Skip Cain, who could make a snare sing and cymbals sparkle, played a concert that shook the walls, the ceiling, and possibly a few seagulls from the roof. The light show alone could’ve summoned the Northern Lights if they’d been in range. It was church, it was concert, it was joy.
Eventually, the Ark Ministries passed the baton — or rather, the lease — to a congregation known as Encounter Church, who became the Ark Bible Church, carrying on the good work for a spell. They later moved just up the hill to the old Baptist church, leaving The Ark quiet again — but only for a time.
Because, like any faithful vessel, The Ark is meant to return.

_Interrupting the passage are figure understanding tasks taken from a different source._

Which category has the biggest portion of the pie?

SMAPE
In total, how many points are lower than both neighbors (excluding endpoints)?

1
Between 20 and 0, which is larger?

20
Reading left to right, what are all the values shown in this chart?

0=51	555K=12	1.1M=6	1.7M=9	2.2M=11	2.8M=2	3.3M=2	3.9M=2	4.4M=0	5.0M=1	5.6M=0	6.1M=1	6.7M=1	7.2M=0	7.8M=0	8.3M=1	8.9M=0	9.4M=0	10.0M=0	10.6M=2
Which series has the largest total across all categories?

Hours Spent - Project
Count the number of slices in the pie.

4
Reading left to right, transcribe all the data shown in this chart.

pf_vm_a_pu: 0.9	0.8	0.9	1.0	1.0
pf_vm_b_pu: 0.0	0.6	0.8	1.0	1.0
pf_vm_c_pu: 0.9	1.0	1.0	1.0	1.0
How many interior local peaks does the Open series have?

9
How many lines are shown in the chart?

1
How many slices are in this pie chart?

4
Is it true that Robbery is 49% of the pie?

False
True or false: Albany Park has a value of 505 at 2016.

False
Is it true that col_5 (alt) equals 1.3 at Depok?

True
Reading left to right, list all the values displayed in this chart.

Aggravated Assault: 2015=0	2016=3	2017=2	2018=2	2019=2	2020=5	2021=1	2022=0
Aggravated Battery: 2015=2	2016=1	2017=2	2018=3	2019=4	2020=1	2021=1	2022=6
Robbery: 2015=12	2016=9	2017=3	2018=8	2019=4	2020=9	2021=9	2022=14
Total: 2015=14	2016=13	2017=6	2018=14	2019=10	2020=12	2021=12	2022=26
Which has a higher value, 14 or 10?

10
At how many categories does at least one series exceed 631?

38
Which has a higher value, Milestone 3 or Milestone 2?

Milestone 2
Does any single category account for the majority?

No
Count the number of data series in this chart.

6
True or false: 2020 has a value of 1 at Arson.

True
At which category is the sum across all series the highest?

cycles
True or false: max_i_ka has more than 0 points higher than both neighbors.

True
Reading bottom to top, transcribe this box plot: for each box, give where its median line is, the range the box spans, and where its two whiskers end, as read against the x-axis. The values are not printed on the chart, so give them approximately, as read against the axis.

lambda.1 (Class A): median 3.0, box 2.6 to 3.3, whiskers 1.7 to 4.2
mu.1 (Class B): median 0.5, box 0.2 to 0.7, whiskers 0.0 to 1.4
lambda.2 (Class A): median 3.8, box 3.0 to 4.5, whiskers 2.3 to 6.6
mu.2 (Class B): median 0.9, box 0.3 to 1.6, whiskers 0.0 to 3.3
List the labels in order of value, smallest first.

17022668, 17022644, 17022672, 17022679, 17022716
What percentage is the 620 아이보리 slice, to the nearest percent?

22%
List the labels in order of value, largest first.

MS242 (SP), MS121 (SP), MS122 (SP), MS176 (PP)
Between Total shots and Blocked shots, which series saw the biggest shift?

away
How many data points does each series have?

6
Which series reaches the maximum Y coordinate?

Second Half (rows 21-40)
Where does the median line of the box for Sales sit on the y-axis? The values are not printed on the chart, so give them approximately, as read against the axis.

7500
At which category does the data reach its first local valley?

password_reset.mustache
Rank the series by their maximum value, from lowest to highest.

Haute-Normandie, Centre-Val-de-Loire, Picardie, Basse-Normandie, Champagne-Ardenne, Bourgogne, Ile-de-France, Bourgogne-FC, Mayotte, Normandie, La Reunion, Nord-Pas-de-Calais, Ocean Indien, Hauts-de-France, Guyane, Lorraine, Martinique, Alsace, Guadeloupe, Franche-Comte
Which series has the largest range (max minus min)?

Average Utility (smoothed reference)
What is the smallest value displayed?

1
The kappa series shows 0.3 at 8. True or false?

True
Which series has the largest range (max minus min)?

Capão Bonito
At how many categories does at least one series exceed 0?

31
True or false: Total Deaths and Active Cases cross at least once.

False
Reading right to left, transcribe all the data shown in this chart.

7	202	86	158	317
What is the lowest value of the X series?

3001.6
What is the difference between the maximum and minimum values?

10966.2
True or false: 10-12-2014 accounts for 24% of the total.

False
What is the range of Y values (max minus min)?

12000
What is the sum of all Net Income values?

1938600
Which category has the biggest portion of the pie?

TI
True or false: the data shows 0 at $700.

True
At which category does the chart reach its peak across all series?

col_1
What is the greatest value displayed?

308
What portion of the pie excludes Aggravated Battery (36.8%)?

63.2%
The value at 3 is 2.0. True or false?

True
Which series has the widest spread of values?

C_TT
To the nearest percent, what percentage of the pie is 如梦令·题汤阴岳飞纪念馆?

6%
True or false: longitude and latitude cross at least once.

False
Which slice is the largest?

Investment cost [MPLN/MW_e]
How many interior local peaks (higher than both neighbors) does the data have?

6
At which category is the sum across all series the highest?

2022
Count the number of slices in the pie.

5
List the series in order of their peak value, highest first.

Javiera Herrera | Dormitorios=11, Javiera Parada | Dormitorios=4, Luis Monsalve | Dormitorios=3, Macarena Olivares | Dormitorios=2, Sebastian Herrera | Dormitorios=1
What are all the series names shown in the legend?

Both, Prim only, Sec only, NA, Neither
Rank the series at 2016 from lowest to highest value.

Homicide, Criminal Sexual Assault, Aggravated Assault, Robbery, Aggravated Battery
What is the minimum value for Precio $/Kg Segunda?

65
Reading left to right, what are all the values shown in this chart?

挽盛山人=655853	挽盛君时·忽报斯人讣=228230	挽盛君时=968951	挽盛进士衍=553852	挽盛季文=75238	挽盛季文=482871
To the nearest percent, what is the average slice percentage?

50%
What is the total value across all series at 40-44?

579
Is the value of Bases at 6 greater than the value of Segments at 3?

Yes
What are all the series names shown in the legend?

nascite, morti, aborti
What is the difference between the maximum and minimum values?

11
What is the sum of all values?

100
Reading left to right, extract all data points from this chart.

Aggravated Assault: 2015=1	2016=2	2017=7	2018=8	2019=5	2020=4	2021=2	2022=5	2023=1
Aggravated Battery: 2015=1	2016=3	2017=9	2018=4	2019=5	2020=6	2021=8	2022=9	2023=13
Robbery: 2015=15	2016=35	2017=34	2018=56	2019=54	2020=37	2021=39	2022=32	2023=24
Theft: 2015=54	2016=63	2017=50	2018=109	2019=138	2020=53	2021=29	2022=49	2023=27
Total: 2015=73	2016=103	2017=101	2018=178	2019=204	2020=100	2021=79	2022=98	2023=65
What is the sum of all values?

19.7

The Ark Ministries has resumed the lease, hammer in one hand and vision in the other. The remodeling is underway — not just of wood and plaster, but of purpose. The old girl is waking up again, brushing off the dust, getting ready to swing open her doors and say, “Come on in. There’s room for you here.”
Events are in the works — the kind that lift hearts and remind people they’re not alone, not forgotten, not unloved. And always, gently but clearly, there’s the gospel: the good news that love is real, forgiveness is possible, and Jesus, like The Ark, keeps coming back.
So if you find yourself walking the streets of downtown Newport, past salt-stained storefronts and the scent of chowder in the breeze, listen. You just might hear music again — or laughter, or the unmistakable sound of people being reminded that hope, like good theaters and good ministries, doesn’t go out of style.